• [WHAT THE EXERCISE ASKS] Copy out all the records below, replacing each "collection date" with "date collected" and changing nothing else. Leave the pictures out.
====== LISTING ======
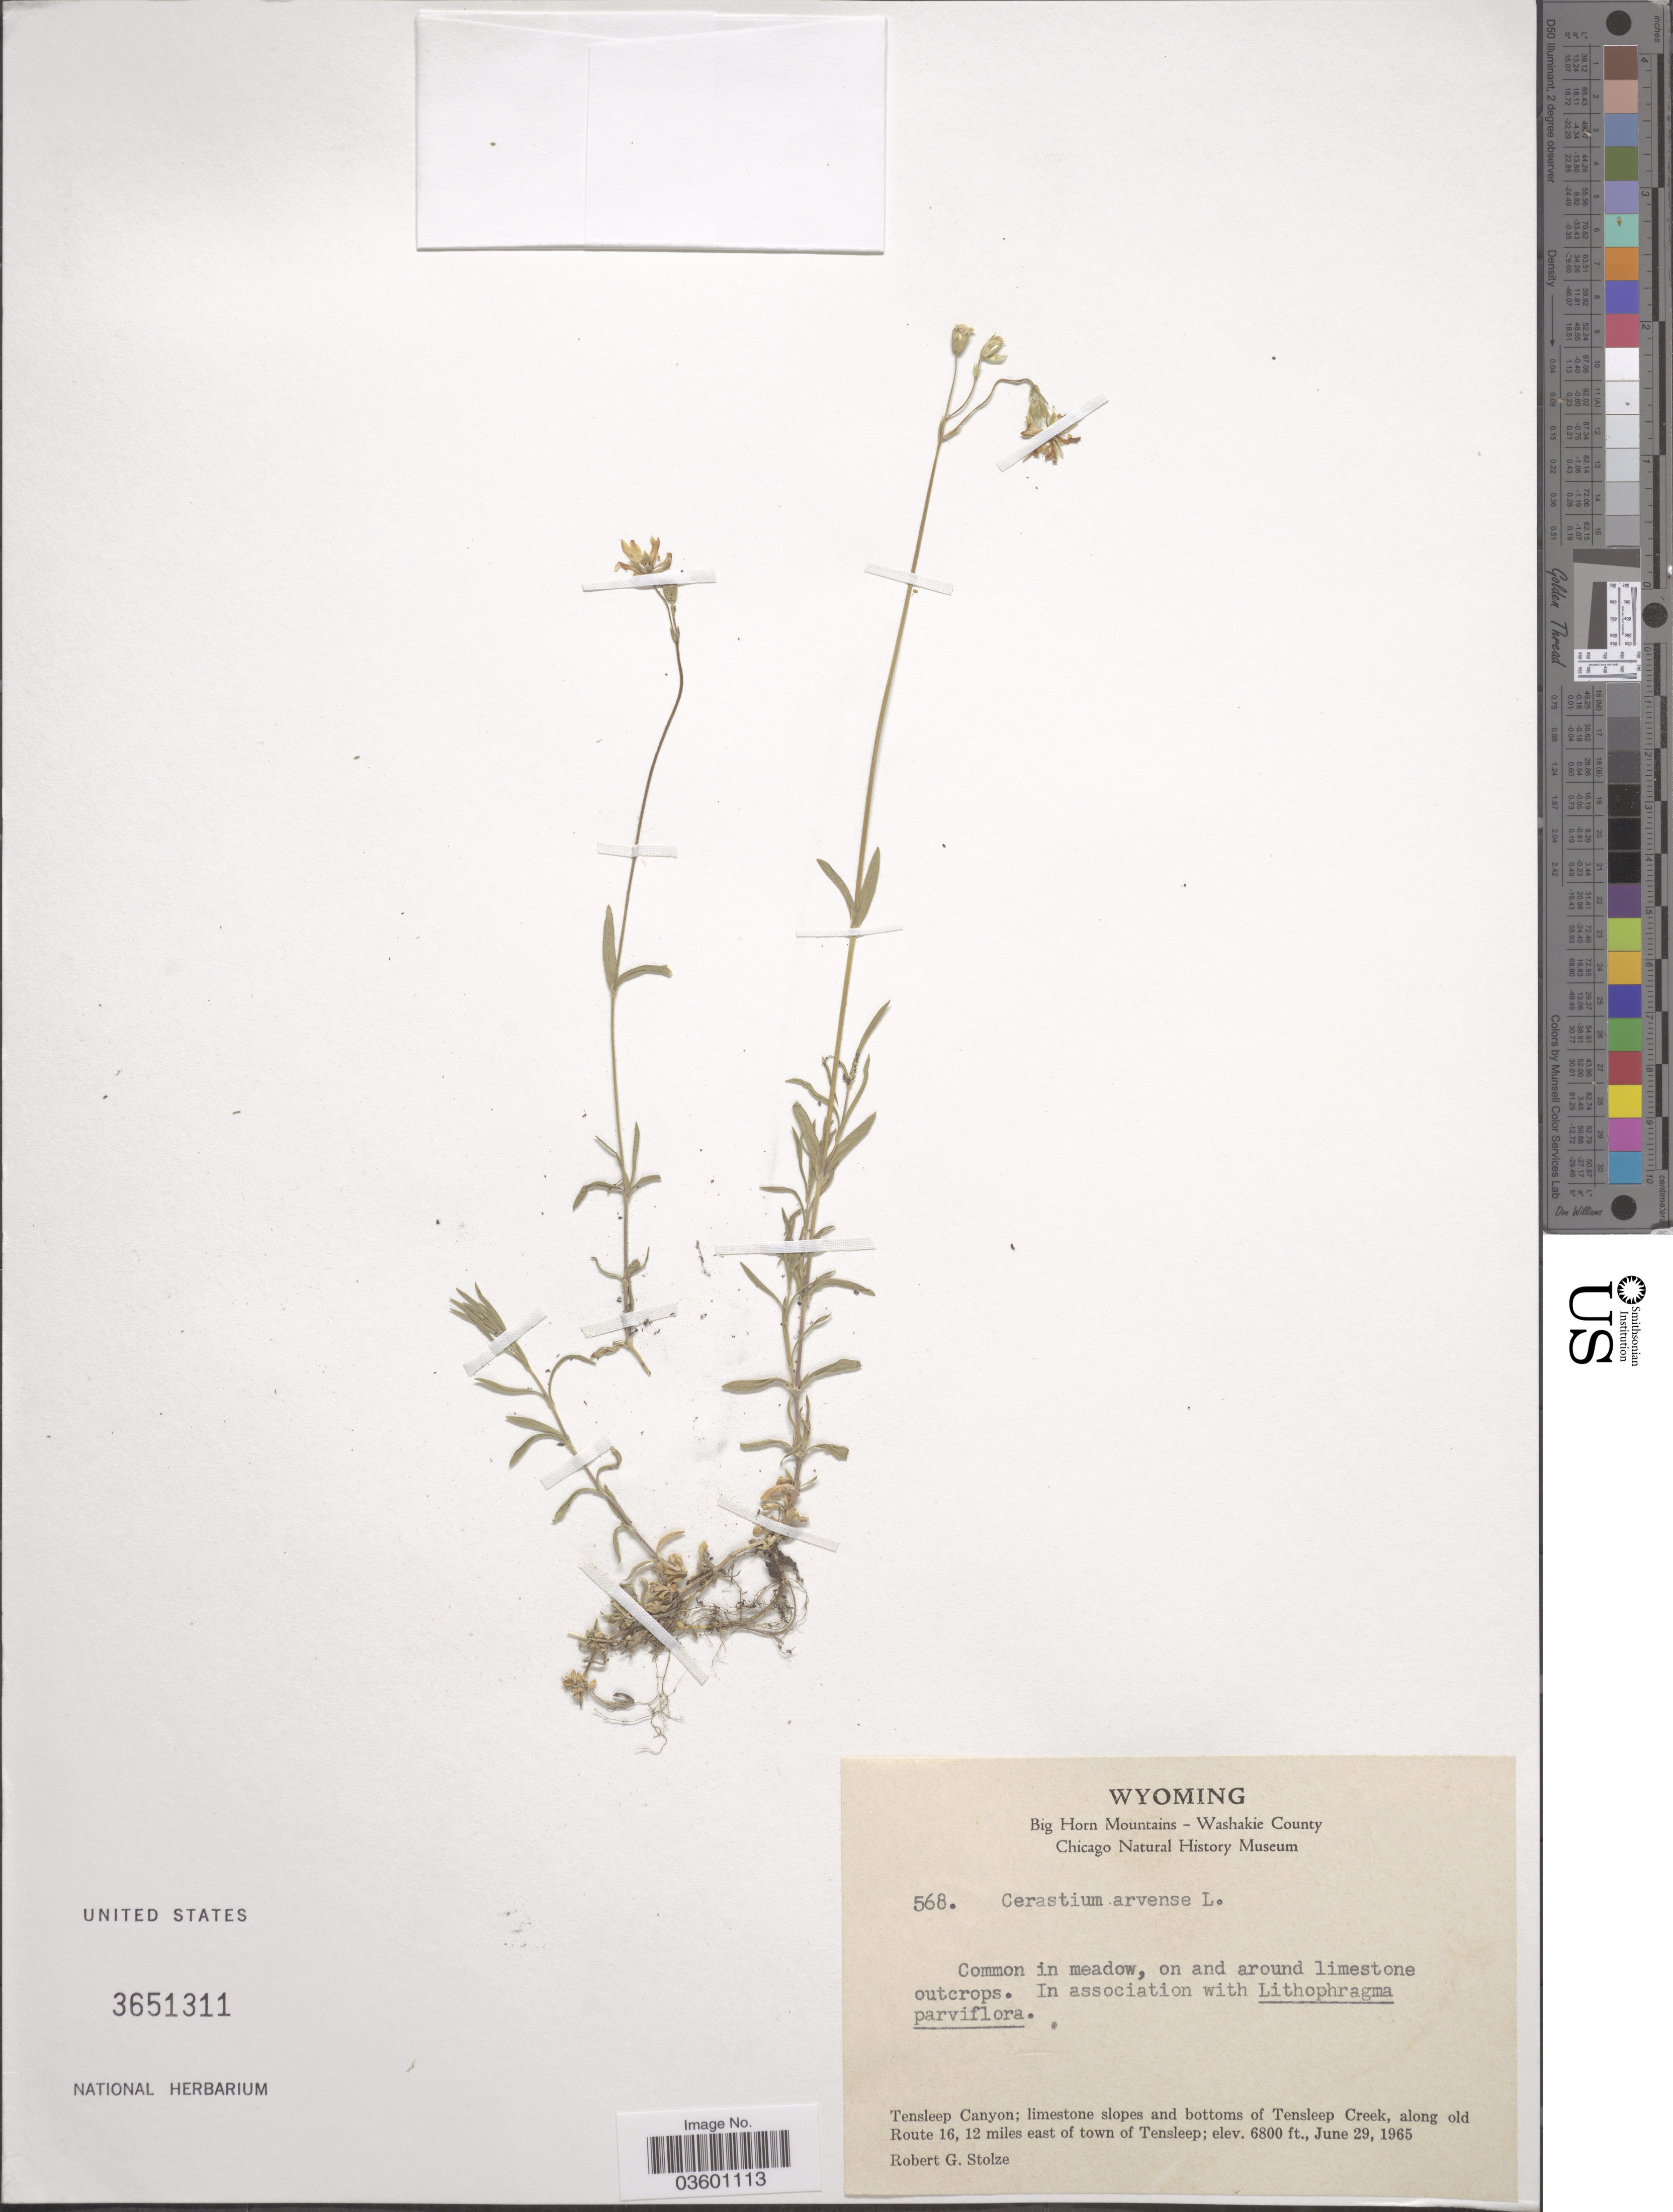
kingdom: Plantae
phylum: Tracheophyta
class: Magnoliopsida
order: Caryophyllales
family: Caryophyllaceae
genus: Cerastium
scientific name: Cerastium arvense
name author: L.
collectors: R. G. Stolze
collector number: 568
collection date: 1965-06-29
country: United States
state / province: Wyoming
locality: Big Horn Mountains - Washakie County. Tensleep Canyon; limestone slopes and bottoms of Tensleep Creek, along old Route 16, 12 miles east of town of Tensleep.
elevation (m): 2073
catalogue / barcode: US 3651311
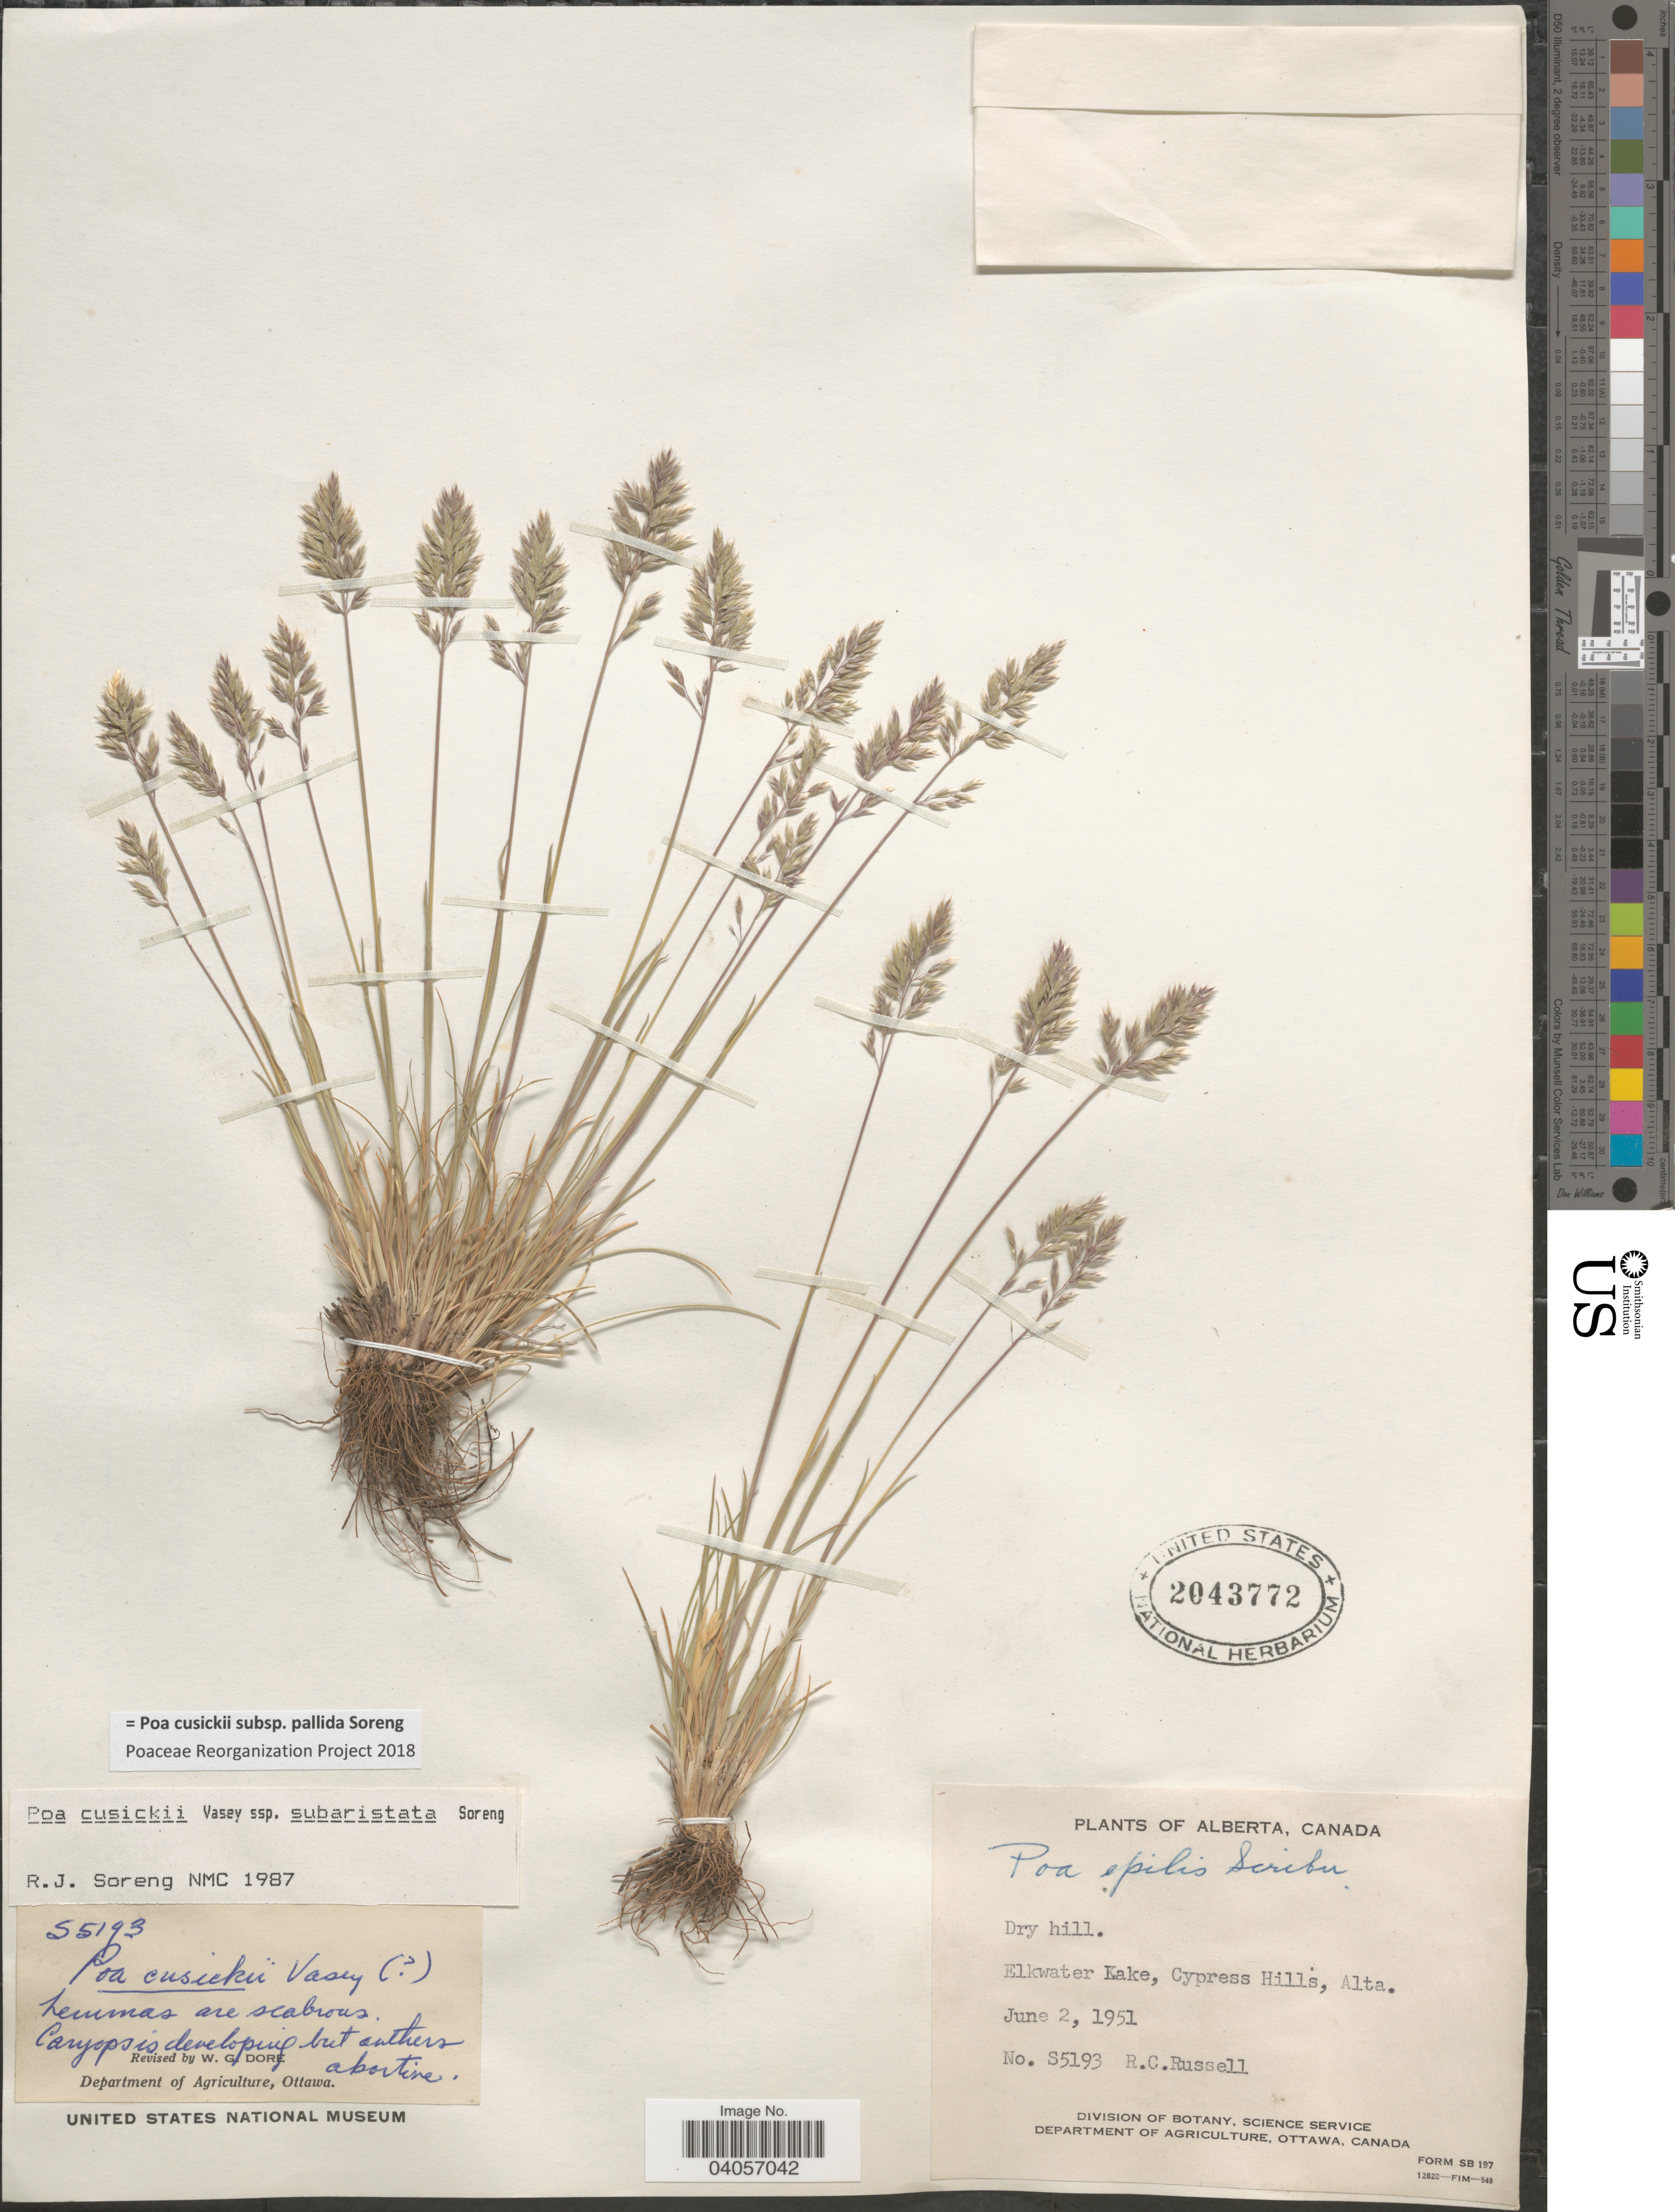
======
• [RESULT OF THIS TASK]
kingdom: Plantae
phylum: Tracheophyta
class: Magnoliopsida
order: Caryophyllales
family: Caryophyllaceae
genus: Cerastium
scientific name: Cerastium arvense
name author: L.
collectors: R. G. Stolze
collector number: 568
date collected: 1965-06-29
country: United States
state / province: Wyoming
locality: Big Horn Mountains - Washakie County. Tensleep Canyon; limestone slopes and bottoms of Tensleep Creek, along old Route 16, 12 miles east of town of Tensleep.
elevation (m): 2073
catalogue / barcode: US 3651311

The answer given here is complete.